A piece of paper had been folded into fourths and tucked behind the last page of homework. Hidden?
Her heart sank as she unfolded it and recognized the signature at the bottom of the printed note. PJ's teacher. It was dated two days before. PJ had been disruptive during read-quietly-at-your-desk time.
This was the second note on his behavior she'd gotten. She'd hoped to make it to Christmas break without having to apologize to his teacher again. So much for that.
She needed to talk to PJ.
She rose and went to the living room doorway.
"—zombie. You know, like that guy from the movie—" Casey whispered.
The boys sat on the couch with their heads together, poring over a spiral notebook. They didn't notice Jilly. A pair of binoculars that had once belonged to Jilly's uncle rested on the coffee table. All three of the kids had been raised in the city, and living on a farm, even a small one like this, had brought its share of surprises.
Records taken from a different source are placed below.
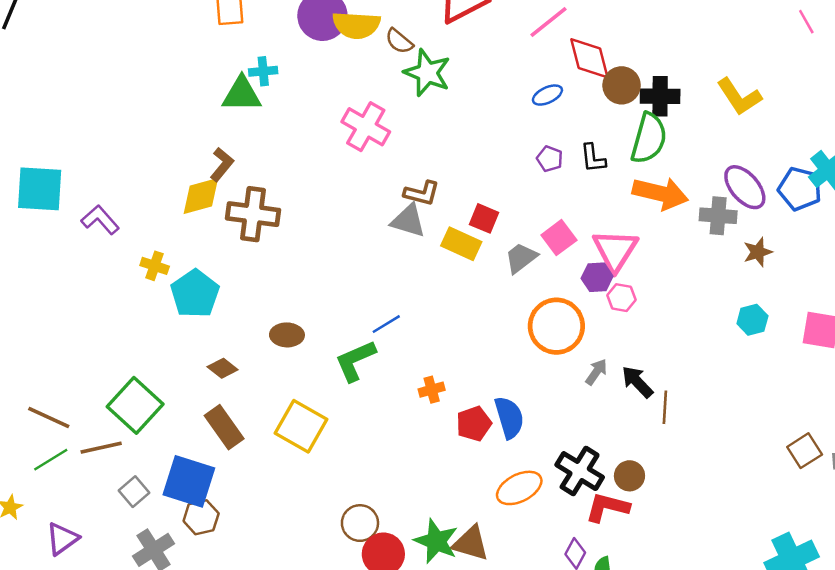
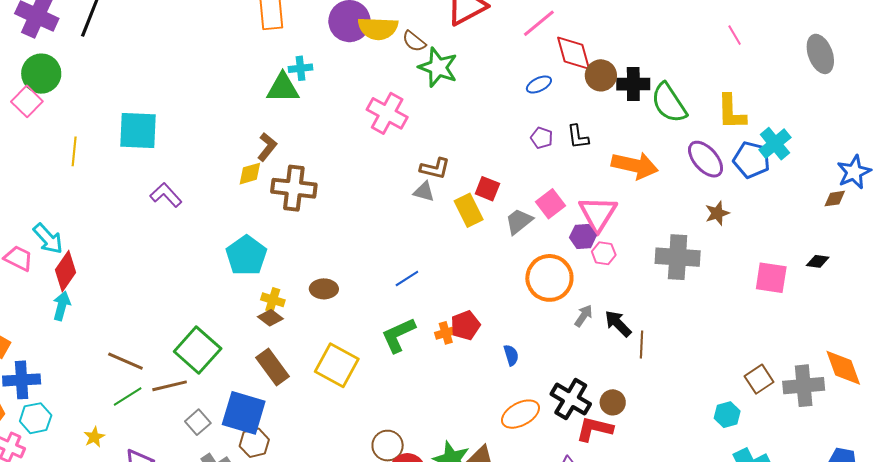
pink line: (806, 22) -> (735, 35), moved
yellow L-shape: (739, 97) -> (731, 112), moved, turned 33
green semicircle: (649, 138) -> (669, 103), moved, turned 132
cyan square: (40, 189) -> (138, 130), moved
yellow diamond: (201, 196) -> (250, 174), size x0.7
gray cross: (718, 216) -> (678, 257), moved, size x1.4
gray triangle: (408, 221) -> (424, 192), size x0.7
yellow rectangle: (461, 244) -> (469, 210), turned 40
yellow cross: (155, 266) -> (273, 300), moved
cyan hexagon: (752, 320) -> (727, 415), moved
green L-shape: (355, 361) -> (398, 335), moved
blue semicircle: (509, 417) -> (511, 355), size x0.6
red pentagon: (474, 424) -> (465, 325), moved

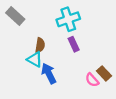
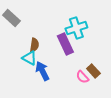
cyan cross: (68, 19) -> (76, 28), moved
purple rectangle: (74, 44) -> (65, 44), size x1.5

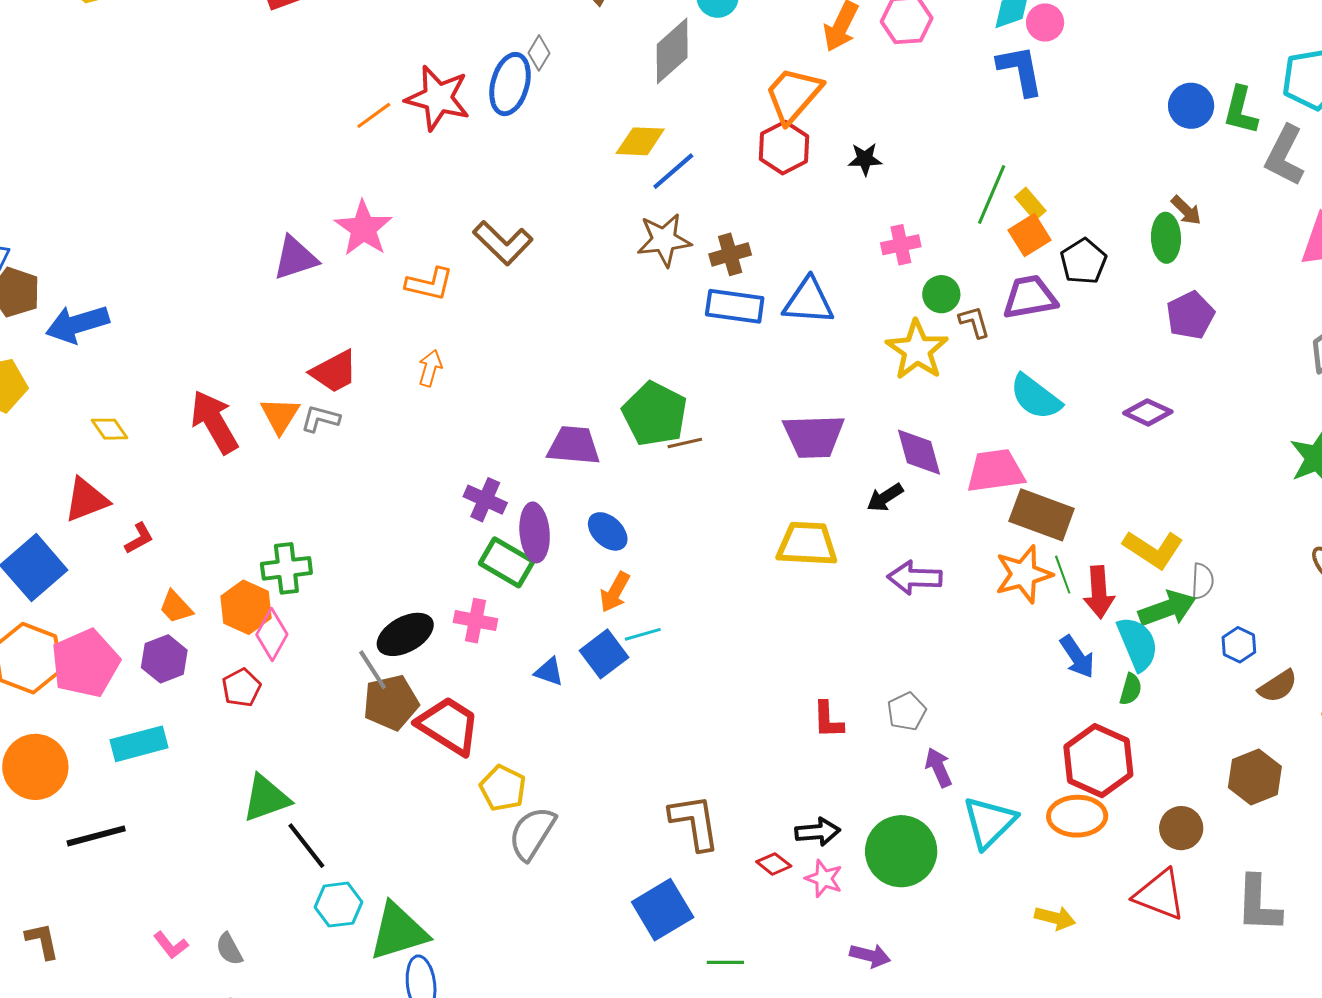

They'd been shocked to live so far from town. Shocked at only having one close neighbor—and Noah Miller was a recluse, so not much of a neighbor at all. Lately, the boys had gotten into birdwatching. She was hoping they might join a scouting program in the spring.
Across the room, Lindsey was curled in a ball on the chair's ottoman, fast asleep. She was constantly pretending to be a cat. The child preferred to stay near her brother. She must've been playing, or watching the boys, and drifted off. It wasn't late, but Jilly knew that Lindsey was still adjusting to being in a new school. Making friends was exhausting. At least, she hoped Lindsey was making friends. At the parent-teacher meeting last month, Lindsey's teacher had said the girl kept to herself and didn't interact with the other children in class, not even during recess.
Lindsey was shy. She still hadn't opened up to Jilly, not really. Mostly, she pretended to be a cat andmeowed.